The Scottsdale, Ariz., meeting, called to start the
process of building an ideas production line for liberal politicians,
began what organizers hope will be a long dialogue with the “partners,”
many from the high-tech industry. Participants have begun to refer to
themselves as the Phoenix Group.
Rob Stein, a veteran of
President Bill Clinton’s Commerce Department and of New York investment
banking, convened the meeting of venture capitalists, left-leaning
moneymen and a select few D.C. strategists on how to seed
pro-Democratic think tanks, media outlets and leadership schools to
compete with such entrenched conservative institutions as the Heritage
Foundation, the American Enterprise Institute and the Leadership
Institute.
Senior Democratic National Committee (DNC) officials
were quietly briefed about the meeting in recent weeks. DNC Chairman
Howard Dean was aware of it, in part though his friendship with Stein,
but one senior DNC source said the organizers “kept that list [of
attendees] kind of tight.”
Sarah Ingersoll, de facto spokeswoman
for Stein’s Democracy Alliance, said it was “a very preliminary meeting
of committed donors interested in building a community to support
progressive infrastructure.”
The Democracy Alliance will act as
a clearinghouse and is expected to channel much of its money to new
organizations and existing ones such as John Podesta’s Center for
American Progress and David Brock’s Media Matters for America.

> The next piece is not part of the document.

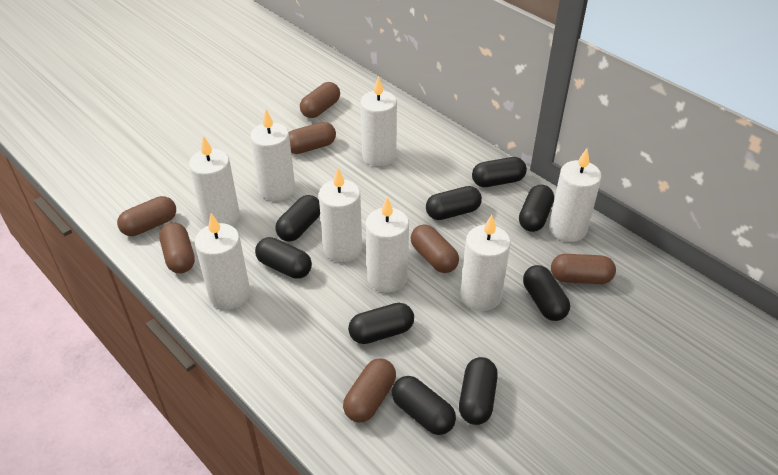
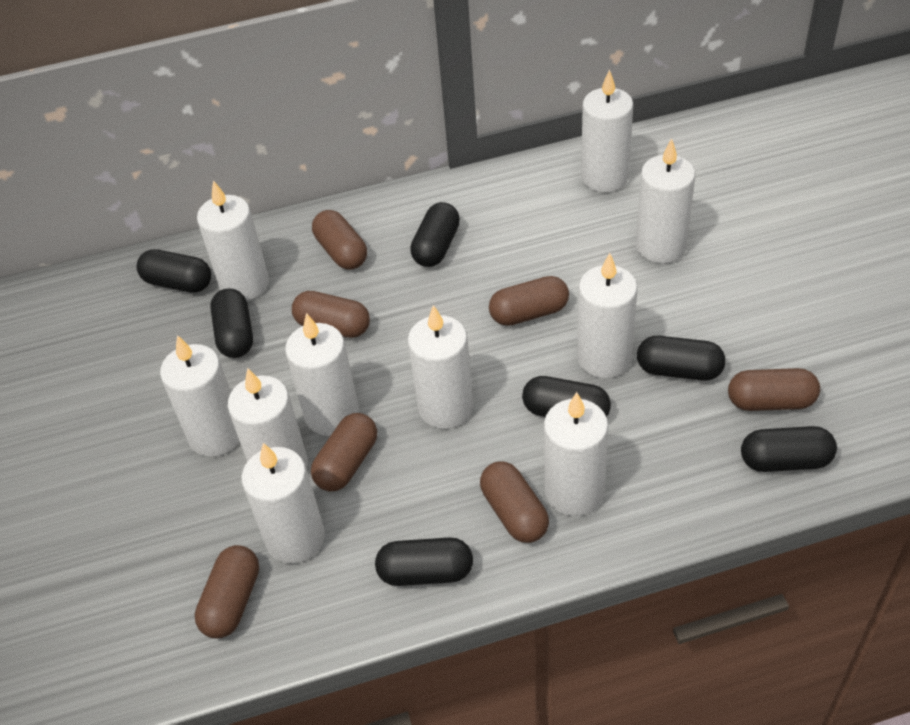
black capsule: 9 -> 7
white candle: 8 -> 10

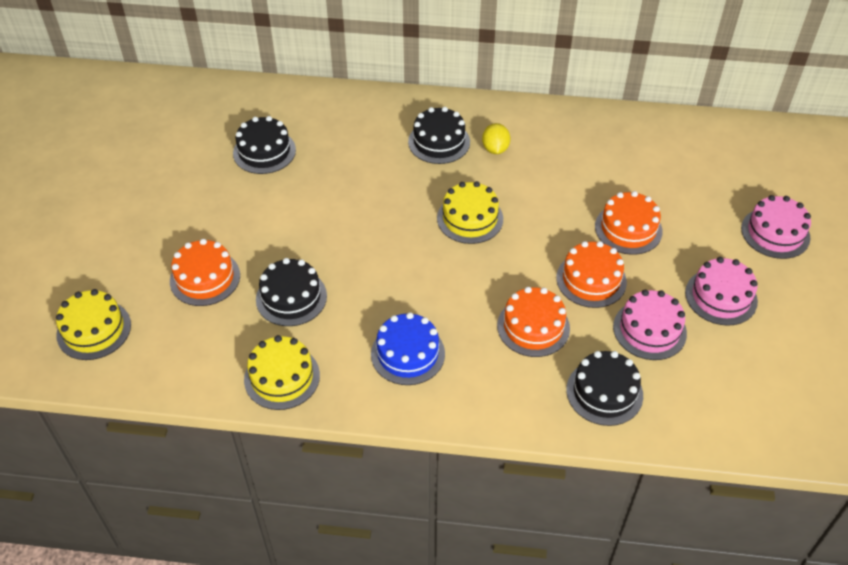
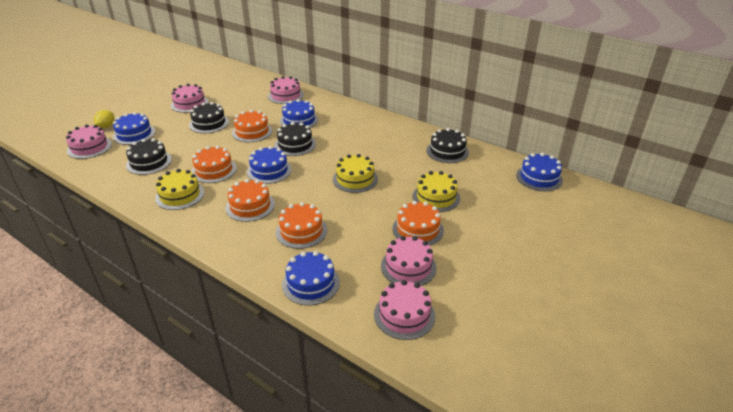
blue cake: 1 -> 5
orange cake: 4 -> 5
pink cake: 3 -> 5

The money details are several weeks away. “There aren’t dollar figures at this point,” Ingersoll said. Soros,
a Hungarian-born financier who donated more than $23 million to
pro-Democratic 527 groups last cycle, gave the main presentation, said
Ingersoll, who declined to name the other presenters.
“Primarily,
we’re looking at making recommendations and thinking through with these
donors on how they can form an alliance,” she added. “This is about
creating a network of individuals to share information to be effective
in whatever they do going forward.”
Participants were
tight-lipped, saying they wanted to keep media expectations low, even
suggesting that the Scottsdale gathering was too insignificant to
report. Other participants included former White House press secretary
Mike McCurry and New Democrat Network president Simon Rosenberg. Andy
Rappaport, a Silicon Valley venture capitalist and reliable investor in
liberal causes, did not attend the meeting, his spokeswomen said.
Ingersoll said funding transparency is a priority, which she said would contrast with some right-wing groups.
But
transparency was not on display among the Scottsdale participants
contacted by The Hill. Details of the meeting remained sparse.
Most
of the participants had already seen Stein’s slick presentation titled
“The Conservative Message Machine’s Money Matrix,” which lays out how
right-leaning donors have funded and invested in organization that
churn out conservative ideas. Stein unveiled his presentation at the
Democratic National Convention in Boston last year, at an event hosted
by Rosenberg and NDN.
Ingersoll denied that progressives are merely trying to replicate Heritage and Fox News.
Another
source at the meeting said that it was important for existing
progressive groups to coordinate their activities and to avoid the turf
wars that have riven progressive causes in the past.
One source
at the DNC with direct knowledge of the agenda said that the Phoenix
Group had three specific goals at the outset. It wants to create
liberal think tanks, training camps for young progressives and media
centers.
Despite the general recognition that progressives are
several years behind conservatives, liberal activists are confident
that technology will help them close the gap. “Technology may allow us
to do in a few years what it took the other side 40 years,” the DNC
source said.
But the Phoenix Group is not beholden to the
political calendar, and several sources insisted that four-year
electoral exigencies were not motivating the project. Indeed, part of
the reasoning in keeping D.C. consultants away from Scottsdale was to
shield the high-tech donor base from political operatives, who are
always eager for quick dollars to buy media points and fund direct mail.